Quelques personnalités publiques ont attiré l'attention, à l'image du chanteur de U2, Bono, accompagné de son épouse Ali Hewson, et qui a pu croiser l'ancienne présidente irlandaise Mary Robinson. L'ancien secrétaire général des Nations unies Kofi Annan et l'archevêque sud-africain Desmond Tutu, ami intime de la princesse Mabel qui s'était fait l'écho à l'automne dernier d'un bref réveil du prince Friso ont pris part à l'hommage, en raison de leurs liens d'amitié très forts avec la veuve, tout comme d'autres membres ou ex-membres du groupe international The Elders ("Les Anciens"), un think tank fondé notamment par Nelson Mandela et dont la princesse Mabel occupait la présidence, jusqu'à sa décision de démissionner en 2012 suite à l'accident de Friso.
Représentant le roi Harald V de Norvège, qui était le parrain du fils de Beatrix, le prince héritier Haakon de Norvège ainsi que sa soeur la princesse Märtha-Louise, avec son époux Ari Behn, avaient fait le déplacement, tout comme l'ancien Premier ministre de leur pays Gro Harlem Brutland. La famille royale jordanienne était également représentée, par le prince Hassan et la princesse Sarvath, venus avec leur fille la princesse Badiya.
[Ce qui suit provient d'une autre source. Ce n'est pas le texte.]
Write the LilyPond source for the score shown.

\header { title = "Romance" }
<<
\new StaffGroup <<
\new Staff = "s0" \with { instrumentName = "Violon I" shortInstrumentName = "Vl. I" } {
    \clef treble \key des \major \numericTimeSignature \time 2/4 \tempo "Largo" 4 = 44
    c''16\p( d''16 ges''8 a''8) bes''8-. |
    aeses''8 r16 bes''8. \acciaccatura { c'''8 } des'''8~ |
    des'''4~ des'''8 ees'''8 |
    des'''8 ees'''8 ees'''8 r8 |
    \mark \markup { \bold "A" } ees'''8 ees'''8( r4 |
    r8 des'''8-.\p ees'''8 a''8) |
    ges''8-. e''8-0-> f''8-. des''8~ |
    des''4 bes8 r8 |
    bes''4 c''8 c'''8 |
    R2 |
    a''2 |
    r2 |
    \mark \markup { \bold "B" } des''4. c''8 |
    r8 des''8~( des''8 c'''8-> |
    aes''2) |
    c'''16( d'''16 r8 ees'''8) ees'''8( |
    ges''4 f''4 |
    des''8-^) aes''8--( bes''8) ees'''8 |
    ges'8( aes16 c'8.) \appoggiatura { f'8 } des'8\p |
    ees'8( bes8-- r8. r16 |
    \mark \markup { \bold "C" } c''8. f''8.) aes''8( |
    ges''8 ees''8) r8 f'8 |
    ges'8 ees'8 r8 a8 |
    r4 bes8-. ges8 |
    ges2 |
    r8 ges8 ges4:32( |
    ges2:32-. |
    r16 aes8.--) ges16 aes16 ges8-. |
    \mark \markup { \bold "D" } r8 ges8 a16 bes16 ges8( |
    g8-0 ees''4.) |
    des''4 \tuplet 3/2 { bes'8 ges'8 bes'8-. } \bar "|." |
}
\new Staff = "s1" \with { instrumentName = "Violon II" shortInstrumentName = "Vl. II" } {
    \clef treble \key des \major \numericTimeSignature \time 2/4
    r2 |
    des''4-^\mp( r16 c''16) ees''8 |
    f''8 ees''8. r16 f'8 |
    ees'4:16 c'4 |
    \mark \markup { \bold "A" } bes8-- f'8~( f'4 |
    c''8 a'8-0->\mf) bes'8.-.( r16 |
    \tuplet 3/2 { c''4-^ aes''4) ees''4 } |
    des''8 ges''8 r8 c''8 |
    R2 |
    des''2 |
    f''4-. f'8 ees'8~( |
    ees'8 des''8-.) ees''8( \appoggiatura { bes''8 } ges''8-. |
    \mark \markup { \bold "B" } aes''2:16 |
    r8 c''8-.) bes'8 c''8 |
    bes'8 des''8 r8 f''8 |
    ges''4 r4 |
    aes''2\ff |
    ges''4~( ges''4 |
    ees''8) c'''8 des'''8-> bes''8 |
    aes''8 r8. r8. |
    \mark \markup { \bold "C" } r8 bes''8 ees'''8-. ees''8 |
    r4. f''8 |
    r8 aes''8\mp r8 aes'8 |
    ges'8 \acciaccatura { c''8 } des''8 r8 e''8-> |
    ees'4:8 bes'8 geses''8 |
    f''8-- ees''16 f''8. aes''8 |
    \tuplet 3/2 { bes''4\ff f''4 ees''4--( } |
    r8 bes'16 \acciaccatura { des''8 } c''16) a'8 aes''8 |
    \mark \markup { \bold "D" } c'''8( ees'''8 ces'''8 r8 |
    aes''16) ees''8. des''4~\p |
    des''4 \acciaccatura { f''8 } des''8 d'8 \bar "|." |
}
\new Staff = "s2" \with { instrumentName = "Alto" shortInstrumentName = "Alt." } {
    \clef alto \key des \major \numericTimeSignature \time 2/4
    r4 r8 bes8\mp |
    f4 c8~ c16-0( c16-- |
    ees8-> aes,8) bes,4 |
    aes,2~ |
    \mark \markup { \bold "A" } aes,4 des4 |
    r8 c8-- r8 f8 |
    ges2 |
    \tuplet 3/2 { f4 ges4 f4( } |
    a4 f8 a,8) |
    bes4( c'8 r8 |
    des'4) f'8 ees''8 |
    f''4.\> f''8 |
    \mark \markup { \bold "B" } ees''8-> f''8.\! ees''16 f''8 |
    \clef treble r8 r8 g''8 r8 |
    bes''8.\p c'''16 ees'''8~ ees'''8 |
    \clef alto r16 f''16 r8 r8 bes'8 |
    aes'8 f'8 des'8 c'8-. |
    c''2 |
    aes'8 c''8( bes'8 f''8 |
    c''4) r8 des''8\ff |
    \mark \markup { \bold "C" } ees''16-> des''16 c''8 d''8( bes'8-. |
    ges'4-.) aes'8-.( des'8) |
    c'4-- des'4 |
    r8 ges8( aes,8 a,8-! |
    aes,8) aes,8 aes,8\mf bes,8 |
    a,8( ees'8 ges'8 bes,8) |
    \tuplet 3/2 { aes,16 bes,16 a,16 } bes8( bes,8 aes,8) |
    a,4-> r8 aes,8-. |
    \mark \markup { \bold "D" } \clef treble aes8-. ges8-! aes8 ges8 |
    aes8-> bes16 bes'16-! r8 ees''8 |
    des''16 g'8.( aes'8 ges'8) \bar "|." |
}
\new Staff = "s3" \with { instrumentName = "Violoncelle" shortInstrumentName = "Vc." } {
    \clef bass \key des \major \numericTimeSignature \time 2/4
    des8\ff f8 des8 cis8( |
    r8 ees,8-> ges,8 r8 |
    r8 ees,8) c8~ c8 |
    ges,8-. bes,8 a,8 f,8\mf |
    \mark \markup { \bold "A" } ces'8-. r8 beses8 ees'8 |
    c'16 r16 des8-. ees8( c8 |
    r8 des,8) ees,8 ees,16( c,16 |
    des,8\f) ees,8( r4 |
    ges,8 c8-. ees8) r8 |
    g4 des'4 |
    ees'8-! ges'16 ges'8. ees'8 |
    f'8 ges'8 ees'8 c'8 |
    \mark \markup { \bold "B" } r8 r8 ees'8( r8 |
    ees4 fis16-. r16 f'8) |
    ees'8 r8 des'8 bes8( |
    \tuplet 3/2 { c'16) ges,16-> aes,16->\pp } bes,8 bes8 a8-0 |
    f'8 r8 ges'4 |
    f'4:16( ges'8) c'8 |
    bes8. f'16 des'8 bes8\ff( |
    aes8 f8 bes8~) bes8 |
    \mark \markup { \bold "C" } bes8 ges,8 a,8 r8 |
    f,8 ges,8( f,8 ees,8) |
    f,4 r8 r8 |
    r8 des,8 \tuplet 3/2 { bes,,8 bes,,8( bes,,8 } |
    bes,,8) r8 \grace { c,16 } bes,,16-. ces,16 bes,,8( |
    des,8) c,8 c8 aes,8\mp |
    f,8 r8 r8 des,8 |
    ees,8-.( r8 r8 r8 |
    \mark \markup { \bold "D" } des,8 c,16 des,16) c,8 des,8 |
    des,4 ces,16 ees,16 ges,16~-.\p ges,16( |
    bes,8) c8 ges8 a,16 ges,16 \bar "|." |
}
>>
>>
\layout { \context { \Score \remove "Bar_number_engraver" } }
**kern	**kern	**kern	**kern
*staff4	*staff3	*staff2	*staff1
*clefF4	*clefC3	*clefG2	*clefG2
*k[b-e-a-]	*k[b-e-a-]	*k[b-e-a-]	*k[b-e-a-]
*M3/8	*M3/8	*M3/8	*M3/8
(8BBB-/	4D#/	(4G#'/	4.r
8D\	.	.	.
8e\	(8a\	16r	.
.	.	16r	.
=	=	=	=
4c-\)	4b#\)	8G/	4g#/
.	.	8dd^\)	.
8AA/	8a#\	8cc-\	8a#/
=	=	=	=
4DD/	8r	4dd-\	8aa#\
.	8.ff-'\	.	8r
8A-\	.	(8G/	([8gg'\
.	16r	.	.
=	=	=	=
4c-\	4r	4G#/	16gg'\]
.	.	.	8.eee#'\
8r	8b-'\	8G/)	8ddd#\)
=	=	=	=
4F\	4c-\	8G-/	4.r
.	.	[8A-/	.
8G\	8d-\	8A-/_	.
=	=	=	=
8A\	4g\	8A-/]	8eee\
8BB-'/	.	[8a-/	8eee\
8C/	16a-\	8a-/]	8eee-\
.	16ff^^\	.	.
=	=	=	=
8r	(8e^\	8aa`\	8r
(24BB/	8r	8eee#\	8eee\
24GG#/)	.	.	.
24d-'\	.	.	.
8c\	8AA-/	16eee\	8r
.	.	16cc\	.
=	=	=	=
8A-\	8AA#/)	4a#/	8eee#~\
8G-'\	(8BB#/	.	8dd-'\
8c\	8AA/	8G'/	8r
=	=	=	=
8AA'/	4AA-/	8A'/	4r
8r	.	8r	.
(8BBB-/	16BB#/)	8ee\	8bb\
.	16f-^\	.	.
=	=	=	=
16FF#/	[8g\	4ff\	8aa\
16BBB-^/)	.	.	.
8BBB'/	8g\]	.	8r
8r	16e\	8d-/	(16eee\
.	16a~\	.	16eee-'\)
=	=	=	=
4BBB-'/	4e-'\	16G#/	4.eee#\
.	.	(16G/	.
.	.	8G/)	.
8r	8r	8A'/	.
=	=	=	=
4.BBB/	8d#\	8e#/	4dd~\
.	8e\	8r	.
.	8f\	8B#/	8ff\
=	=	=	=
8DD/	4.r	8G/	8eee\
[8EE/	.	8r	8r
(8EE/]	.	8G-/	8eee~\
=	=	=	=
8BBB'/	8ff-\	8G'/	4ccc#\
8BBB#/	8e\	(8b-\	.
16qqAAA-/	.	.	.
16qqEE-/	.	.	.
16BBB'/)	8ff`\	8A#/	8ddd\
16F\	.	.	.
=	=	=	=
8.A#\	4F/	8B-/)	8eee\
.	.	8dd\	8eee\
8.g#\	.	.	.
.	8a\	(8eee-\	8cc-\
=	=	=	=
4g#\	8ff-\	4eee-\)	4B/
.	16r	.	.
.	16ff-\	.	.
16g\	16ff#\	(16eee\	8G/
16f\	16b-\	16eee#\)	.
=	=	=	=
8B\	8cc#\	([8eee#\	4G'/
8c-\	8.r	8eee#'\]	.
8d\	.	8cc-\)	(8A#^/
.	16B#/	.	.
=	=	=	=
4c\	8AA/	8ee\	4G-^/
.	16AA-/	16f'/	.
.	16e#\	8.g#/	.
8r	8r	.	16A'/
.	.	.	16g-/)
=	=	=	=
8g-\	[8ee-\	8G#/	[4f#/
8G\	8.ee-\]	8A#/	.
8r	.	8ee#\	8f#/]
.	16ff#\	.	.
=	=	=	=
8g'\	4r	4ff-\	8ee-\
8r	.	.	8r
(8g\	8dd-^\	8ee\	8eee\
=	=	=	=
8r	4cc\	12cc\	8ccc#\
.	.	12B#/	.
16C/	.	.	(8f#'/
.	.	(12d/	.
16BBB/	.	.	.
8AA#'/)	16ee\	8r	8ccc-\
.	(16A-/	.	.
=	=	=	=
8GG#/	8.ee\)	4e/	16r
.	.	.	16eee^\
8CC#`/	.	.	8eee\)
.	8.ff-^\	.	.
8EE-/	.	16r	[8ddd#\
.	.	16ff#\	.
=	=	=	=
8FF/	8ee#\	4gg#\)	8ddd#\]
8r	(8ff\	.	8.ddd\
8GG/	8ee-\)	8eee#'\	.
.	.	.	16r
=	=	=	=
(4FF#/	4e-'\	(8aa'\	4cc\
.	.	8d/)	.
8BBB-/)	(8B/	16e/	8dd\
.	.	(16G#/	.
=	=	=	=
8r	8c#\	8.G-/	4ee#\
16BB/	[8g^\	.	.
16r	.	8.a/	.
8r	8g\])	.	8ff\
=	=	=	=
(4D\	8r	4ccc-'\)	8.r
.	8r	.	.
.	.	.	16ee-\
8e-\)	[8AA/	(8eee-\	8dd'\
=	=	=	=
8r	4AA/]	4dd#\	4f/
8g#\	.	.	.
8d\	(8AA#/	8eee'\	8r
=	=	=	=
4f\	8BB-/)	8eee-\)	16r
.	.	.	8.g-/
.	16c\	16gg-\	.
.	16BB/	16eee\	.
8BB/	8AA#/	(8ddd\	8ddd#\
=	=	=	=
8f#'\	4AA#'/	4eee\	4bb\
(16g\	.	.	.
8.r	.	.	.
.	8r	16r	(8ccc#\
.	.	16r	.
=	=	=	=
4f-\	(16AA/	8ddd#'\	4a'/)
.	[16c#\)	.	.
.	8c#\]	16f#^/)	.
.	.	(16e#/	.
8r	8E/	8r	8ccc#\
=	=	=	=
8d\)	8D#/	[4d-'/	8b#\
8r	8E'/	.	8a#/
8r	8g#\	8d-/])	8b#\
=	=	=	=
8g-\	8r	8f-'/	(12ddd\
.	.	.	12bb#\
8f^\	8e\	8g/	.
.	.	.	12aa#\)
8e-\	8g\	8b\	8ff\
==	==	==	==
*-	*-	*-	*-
Diplômé d'ingénierie aéronautique à l'Université de Technologie de Delft, le prince Friso, qui oeuvrait pour la compagnie nucléaire Urenco au moment de son décès, est le premier prince depuis plusieurs générations à ne pas être enterré dans la Nieuwe Kerk (Nouvelle église) de cette commune de l'agglomération de La Haye, incongruité qui a été expliquée par le fait que le défunt ne faisait plus partie de la Maison royale néerlandaise : il avait en effet abdiqué ses droits pour épouser le 24 avril 2004 Mabel Wisse Smit sans l'approbation du Parlement (le gouvernement, en accord avec le couple, ne l'avait pas sollicité en raison d'informations "incomplètes ou erronées" fournies par Mabel quant à une relation amicale passée avec un parrain de la drogue notoire). D'un point de vue un peu plus romantique, corroboré par cette fameuse "manche blanche" qu'arborait la princesse Mabel, on peut aussi supposer que la signification sentimentale de la Vieille Eglise est un argument majeur...
A la rentrée, en septembre, la famille royale avait mis des mots sur son émotion et son chagrin, dans un message public diffusé suite aux funérailles : "Le dévouement de Friso, sa loyauté et son amour comptaient énormément pour nous. Sa vivacité d'esprit, sa manière de voir les choses, son humour et sa présence pleine d'assurance mais dépourvue de prétention resteront à jamais dans notre coeur."